Telecommunications falls under Ottawa's purview, so an Alberta strategy would have to work in collaboration. Provincial governments have been promising a broadband strategy since 2018.
The federal Liberals launched the Universal Broadband Fund in 2020 as part of their pledge to connect 98 per cent of Canadians to high-speed internet by 2026, and complete the remaining two per cent by 2030. Canada's connectivity strategy aims to provide access to speeds of 50 Mbps download and 10 Mbps upload.
In 2017, less than nine per cent of rural Alberta communities had access to those speeds, according to the CRTC.
So far, the fund is for $1.75 billion Canada-wide, of which Alberta expects around $200 million. The minister's office estimates it would cost $1 billion to connect all Albertans to the target internet speed.
The minister did not say what portion of the money or resources the province could contribute but said it's not possible for the province to get to 100 per cent connectivity on its own.
"It's an extremely large and complex problem," Glubish said.
Alberta has been working on internet infrastructure independent of the federal government as well, like its SuperNet connections.
Federal funding for broadband slowly rolling out
The issue requires co-ordination between federal, provincial and municipal governments, as well as with private companies providing the services. Glubish has an upcoming call with his federal counterpart to figure out next steps and what additional funding is needed.
In the interim, money from Ottawa has already begun to roll out in Alberta.

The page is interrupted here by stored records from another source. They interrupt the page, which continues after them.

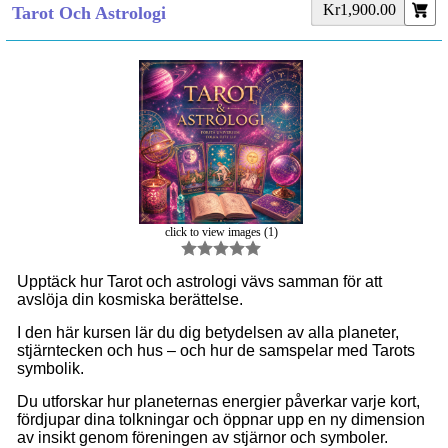
Kr1,900.00
Tarot Och Astrologi
click to view images (1)
Upptäck hur Tarot och astrologi vävs samman för att
avslöja din kosmiska berättelse.
I den här kursen lär du dig betydelsen av alla planeter,
stjärntecken och hus – och hur de samspelar med Tarots
symbolik.
Du utforskar hur planeternas energier påverkar varje kort,
fördjupar dina tolkningar och öppnar upp en ny dimension
av insikt genom föreningen av stjärnor och symboler.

Earlier this month, the government announced $5.4 million would be provided for high-speed internet projects in Alberta. Telus pledged an additional $3.7 million. It's estimated about 5,000 households will benefit from those investments.
In December, Ottawa funded a Netago Internet project to connect more than 7,000 households in Starland and Stettler Counties by November.

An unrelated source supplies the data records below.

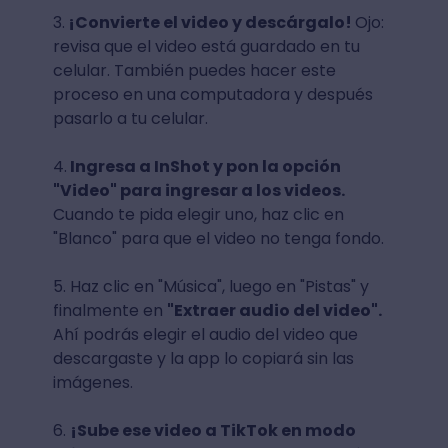
3.
¡Convierte el video y descárgalo!
Ojo:
revisa que el video está guardado en tu
celular. También puedes hacer este
proceso en una computadora y después
pasarlo a tu celular.
4.
Ingresa a InShot y pon la opción
"Video" para ingresar a los videos.
Cuando te pida elegir uno, haz clic en
"Blanco" para que el video no tenga fondo.
5. Haz clic en "Música", luego en "Pistas" y
finalmente en
"Extraer audio del video".
Ahí podrás elegir el audio del video que
descargaste y la app lo copiará sin las
imágenes.
6.
¡Sube ese video a TikTok en modo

"To date, the federal government has invested nearly $40 million in broadband funding for Alberta that will potentially benefit over 50,000 households across a number of federal broadband programs," said a statement from the office of Maryam Monsef, federal minister of rural economic development.

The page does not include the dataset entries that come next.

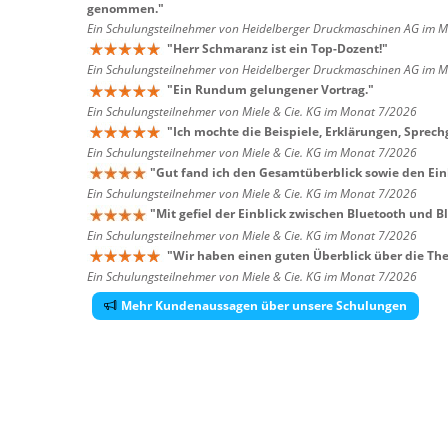
genommen.
"
Ein Schulungsteilnehmer von Heidelberger Druckmaschinen AG im 
"
Herr Schmaranz ist ein Top-Dozent!
"
Ein Schulungsteilnehmer von Heidelberger Druckmaschinen AG im 
"
Ein Rundum gelungener Vortrag.
"
Ein Schulungsteilnehmer von Miele & Cie. KG im Monat 7/2026
"
Ich mochte die Beispiele, Erklärungen, Sprech
Ein Schulungsteilnehmer von Miele & Cie. KG im Monat 7/2026
"
Gut fand ich den Gesamtüberblick sowie den Einb
Ein Schulungsteilnehmer von Miele & Cie. KG im Monat 7/2026
"
Mit gefiel der Einblick zwischen Bluetooth und B
Ein Schulungsteilnehmer von Miele & Cie. KG im Monat 7/2026
"
Wir haben einen guten Überblick über die Th
Ein Schulungsteilnehmer von Miele & Cie. KG im Monat 7/2026
Mehr Kundenaussagen über unsere Schulungen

"While our government is playing a leadership role by providing funding, it is imperative that all orders of government across Canada, as well as the private sector, internet service providers and other stakeholders, lend support and resources to closing the broadband gap and achieving the targets set out in Canada's connectivity strategy."
However, it's only a fraction of the $1 billion needed, according to the province.
Despite the strategy not being finalized yet, the minister has an outcome in mind.
"My goal for the Alberta broadband strategy is to ensure that we're doing everything we can to ensure that all of these players are pulling in the same direction and ensuring that any deployment of resources to expand connectivity infrastructure are deployed in an optimal fashion."
Looking beyond 2030
But experts have been waiting for more details on the provincial strategy for years. In 2018, a report from Service Alberta promised a strategy by the end of that year. Three years and a government change later, there's still no program to roll out.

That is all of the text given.